#### Required work
Please repeat the records below in full, putting "keyword cards" wherever "header cards" appears and leaving everything else unchanged.

#### Given data
★ ★ ★ ★ ★

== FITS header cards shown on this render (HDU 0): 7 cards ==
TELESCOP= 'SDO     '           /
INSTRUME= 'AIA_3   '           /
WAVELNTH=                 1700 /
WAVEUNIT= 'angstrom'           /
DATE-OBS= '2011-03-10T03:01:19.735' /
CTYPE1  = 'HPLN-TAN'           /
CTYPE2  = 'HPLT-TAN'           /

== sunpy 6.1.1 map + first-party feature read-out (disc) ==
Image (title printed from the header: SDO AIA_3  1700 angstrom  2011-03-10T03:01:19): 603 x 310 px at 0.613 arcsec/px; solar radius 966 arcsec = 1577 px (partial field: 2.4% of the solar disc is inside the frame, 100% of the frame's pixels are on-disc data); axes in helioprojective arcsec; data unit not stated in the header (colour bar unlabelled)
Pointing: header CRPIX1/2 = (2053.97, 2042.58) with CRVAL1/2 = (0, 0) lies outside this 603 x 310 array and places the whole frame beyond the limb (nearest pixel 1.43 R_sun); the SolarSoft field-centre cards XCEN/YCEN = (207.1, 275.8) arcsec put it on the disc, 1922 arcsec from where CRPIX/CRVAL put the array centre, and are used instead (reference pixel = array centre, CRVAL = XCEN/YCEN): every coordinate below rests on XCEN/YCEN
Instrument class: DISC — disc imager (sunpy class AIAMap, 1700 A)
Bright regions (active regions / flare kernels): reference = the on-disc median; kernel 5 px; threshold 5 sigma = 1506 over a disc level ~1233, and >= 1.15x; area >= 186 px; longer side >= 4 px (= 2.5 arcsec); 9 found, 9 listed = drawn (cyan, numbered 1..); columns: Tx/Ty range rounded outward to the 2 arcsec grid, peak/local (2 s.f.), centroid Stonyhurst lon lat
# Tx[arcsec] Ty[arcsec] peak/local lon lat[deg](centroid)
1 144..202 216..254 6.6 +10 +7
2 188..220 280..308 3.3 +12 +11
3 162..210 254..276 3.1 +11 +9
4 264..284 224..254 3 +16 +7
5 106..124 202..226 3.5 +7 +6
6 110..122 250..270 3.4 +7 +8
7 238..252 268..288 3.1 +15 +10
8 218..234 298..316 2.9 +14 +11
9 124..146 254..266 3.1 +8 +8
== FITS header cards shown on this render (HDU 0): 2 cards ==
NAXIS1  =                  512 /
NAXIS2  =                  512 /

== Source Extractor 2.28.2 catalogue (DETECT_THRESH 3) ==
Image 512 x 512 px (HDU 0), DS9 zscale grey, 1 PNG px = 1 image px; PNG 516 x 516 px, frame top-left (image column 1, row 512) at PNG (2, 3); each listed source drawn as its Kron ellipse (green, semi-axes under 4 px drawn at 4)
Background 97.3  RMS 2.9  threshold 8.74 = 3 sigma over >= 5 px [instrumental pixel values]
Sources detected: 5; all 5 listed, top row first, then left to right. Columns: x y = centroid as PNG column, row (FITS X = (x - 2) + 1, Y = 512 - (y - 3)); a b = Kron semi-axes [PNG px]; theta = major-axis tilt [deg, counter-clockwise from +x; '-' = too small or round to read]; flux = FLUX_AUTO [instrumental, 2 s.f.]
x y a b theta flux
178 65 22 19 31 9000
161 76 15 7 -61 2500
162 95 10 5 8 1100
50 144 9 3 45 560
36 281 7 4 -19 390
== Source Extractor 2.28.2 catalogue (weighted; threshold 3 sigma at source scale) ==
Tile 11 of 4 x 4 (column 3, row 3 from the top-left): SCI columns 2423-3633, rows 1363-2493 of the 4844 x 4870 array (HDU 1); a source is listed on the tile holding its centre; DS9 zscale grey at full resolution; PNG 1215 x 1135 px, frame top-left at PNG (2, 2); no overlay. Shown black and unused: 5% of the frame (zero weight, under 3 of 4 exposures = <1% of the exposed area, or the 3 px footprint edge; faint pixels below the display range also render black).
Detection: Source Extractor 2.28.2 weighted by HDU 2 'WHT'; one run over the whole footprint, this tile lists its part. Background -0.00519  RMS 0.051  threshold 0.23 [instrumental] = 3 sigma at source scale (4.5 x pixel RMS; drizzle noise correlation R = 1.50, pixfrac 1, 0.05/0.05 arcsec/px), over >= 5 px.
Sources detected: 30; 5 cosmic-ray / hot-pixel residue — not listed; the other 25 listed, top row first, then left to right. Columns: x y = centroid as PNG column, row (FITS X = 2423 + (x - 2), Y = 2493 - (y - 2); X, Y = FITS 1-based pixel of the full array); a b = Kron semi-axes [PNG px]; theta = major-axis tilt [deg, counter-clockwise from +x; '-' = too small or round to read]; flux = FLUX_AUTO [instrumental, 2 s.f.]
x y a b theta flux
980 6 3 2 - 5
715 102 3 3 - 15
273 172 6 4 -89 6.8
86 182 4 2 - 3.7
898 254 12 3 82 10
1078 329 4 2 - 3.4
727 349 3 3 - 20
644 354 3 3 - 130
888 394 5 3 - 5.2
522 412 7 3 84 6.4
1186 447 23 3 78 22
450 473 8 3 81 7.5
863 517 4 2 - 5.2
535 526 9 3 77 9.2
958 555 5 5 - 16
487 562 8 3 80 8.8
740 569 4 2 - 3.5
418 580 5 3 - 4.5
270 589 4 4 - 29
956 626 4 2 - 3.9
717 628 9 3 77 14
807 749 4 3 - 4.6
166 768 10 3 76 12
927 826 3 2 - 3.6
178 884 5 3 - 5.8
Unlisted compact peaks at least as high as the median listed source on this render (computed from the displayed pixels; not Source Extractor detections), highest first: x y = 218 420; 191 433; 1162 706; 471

★ ★ ★ ★ ★

#### Task response
== FITS keyword cards shown on this render (HDU 0): 7 cards ==
TELESCOP= 'SDO     '           /
INSTRUME= 'AIA_3   '           /
WAVELNTH=                 1700 /
WAVEUNIT= 'angstrom'           /
DATE-OBS= '2011-03-10T03:01:19.735' /
CTYPE1  = 'HPLN-TAN'           /
CTYPE2  = 'HPLT-TAN'           /

== sunpy 6.1.1 map + first-party feature read-out (disc) ==
Image (title printed from the header: SDO AIA_3  1700 angstrom  2011-03-10T03:01:19): 603 x 310 px at 0.613 arcsec/px; solar radius 966 arcsec = 1577 px (partial field: 2.4% of the solar disc is inside the frame, 100% of the frame's pixels are on-disc data); axes in helioprojective arcsec; data unit not stated in the header (colour bar unlabelled)
Pointing: header CRPIX1/2 = (2053.97, 2042.58) with CRVAL1/2 = (0, 0) lies outside this 603 x 310 array and places the whole frame beyond the limb (nearest pixel 1.43 R_sun); the SolarSoft field-centre cards XCEN/YCEN = (207.1, 275.8) arcsec put it on the disc, 1922 arcsec from where CRPIX/CRVAL put the array centre, and are used instead (reference pixel = array centre, CRVAL = XCEN/YCEN): every coordinate below rests on XCEN/YCEN
Instrument class: DISC — disc imager (sunpy class AIAMap, 1700 A)
Bright regions (active regions / flare kernels): reference = the on-disc median; kernel 5 px; threshold 5 sigma = 1506 over a disc level ~1233, and >= 1.15x; area >= 186 px; longer side >= 4 px (= 2.5 arcsec); 9 found, 9 listed = drawn (cyan, numbered 1..); columns: Tx/Ty range rounded outward to the 2 arcsec grid, peak/local (2 s.f.), centroid Stonyhurst lon lat
# Tx[arcsec] Ty[arcsec] peak/local lon lat[deg](centroid)
1 144..202 216..254 6.6 +10 +7
2 188..220 280..308 3.3 +12 +11
3 162..210 254..276 3.1 +11 +9
4 264..284 224..254 3 +16 +7
5 106..124 202..226 3.5 +7 +6
6 110..122 250..270 3.4 +7 +8
7 238..252 268..288 3.1 +15 +10
8 218..234 298..316 2.9 +14 +11
9 124..146 254..266 3.1 +8 +8
== FITS keyword cards shown on this render (HDU 0): 2 cards ==
NAXIS1  =                  512 /
NAXIS2  =                  512 /

== Source Extractor 2.28.2 catalogue (DETECT_THRESH 3) ==
Image 512 x 512 px (HDU 0), DS9 zscale grey, 1 PNG px = 1 image px; PNG 516 x 516 px, frame top-left (image column 1, row 512) at PNG (2, 3); each listed source drawn as its Kron ellipse (green, semi-axes under 4 px drawn at 4)
Background 97.3  RMS 2.9  threshold 8.74 = 3 sigma over >= 5 px [instrumental pixel values]
Sources detected: 5; all 5 listed, top row first, then left to right. Columns: x y = centroid as PNG column, row (FITS X = (x - 2) + 1, Y = 512 - (y - 3)); a b = Kron semi-axes [PNG px]; theta = major-axis tilt [deg, counter-clockwise from +x; '-' = too small or round to read]; flux = FLUX_AUTO [instrumental, 2 s.f.]
x y a b theta flux
178 65 22 19 31 9000
161 76 15 7 -61 2500
162 95 10 5 8 1100
50 144 9 3 45 560
36 281 7 4 -19 390
== Source Extractor 2.28.2 catalogue (weighted; threshold 3 sigma at source scale) ==
Tile 11 of 4 x 4 (column 3, row 3 from the top-left): SCI columns 2423-3633, rows 1363-2493 of the 4844 x 4870 array (HDU 1); a source is listed on the tile holding its centre; DS9 zscale grey at full resolution; PNG 1215 x 1135 px, frame top-left at PNG (2, 2); no overlay. Shown black and unused: 5% of the frame (zero weight, under 3 of 4 exposures = <1% of the exposed area, or the 3 px footprint edge; faint pixels below the display range also render black).
Detection: Source Extractor 2.28.2 weighted by HDU 2 'WHT'; one run over the whole footprint, this tile lists its part. Background -0.00519  RMS 0.051  threshold 0.23 [instrumental] = 3 sigma at source scale (4.5 x pixel RMS; drizzle noise correlation R = 1.50, pixfrac 1, 0.05/0.05 arcsec/px), over >= 5 px.
Sources detected: 30; 5 cosmic-ray / hot-pixel residue — not listed; the other 25 listed, top row first, then left to right. Columns: x y = centroid as PNG column, row (FITS X = 2423 + (x - 2), Y = 2493 - (y - 2); X, Y = FITS 1-based pixel of the full array); a b = Kron semi-axes [PNG px]; theta = major-axis tilt [deg, counter-clockwise from +x; '-' = too small or round to read]; flux = FLUX_AUTO [instrumental, 2 s.f.]
x y a b theta flux
980 6 3 2 - 5
715 102 3 3 - 15
273 172 6 4 -89 6.8
86 182 4 2 - 3.7
898 254 12 3 82 10
1078 329 4 2 - 3.4
727 349 3 3 - 20
644 354 3 3 - 130
888 394 5 3 - 5.2
522 412 7 3 84 6.4
1186 447 23 3 78 22
450 473 8 3 81 7.5
863 517 4 2 - 5.2
535 526 9 3 77 9.2
958 555 5 5 - 16
487 562 8 3 80 8.8
740 569 4 2 - 3.5
418 580 5 3 - 4.5
270 589 4 4 - 29
956 626 4 2 - 3.9
717 628 9 3 77 14
807 749 4 3 - 4.6
166 768 10 3 76 12
927 826 3 2 - 3.6
178 884 5 3 - 5.8
Unlisted compact peaks at least as high as the median listed source on this render (computed from the displayed pixels; not Source Extractor detections), highest first: x y = 218 420; 191 433; 1162 706; 471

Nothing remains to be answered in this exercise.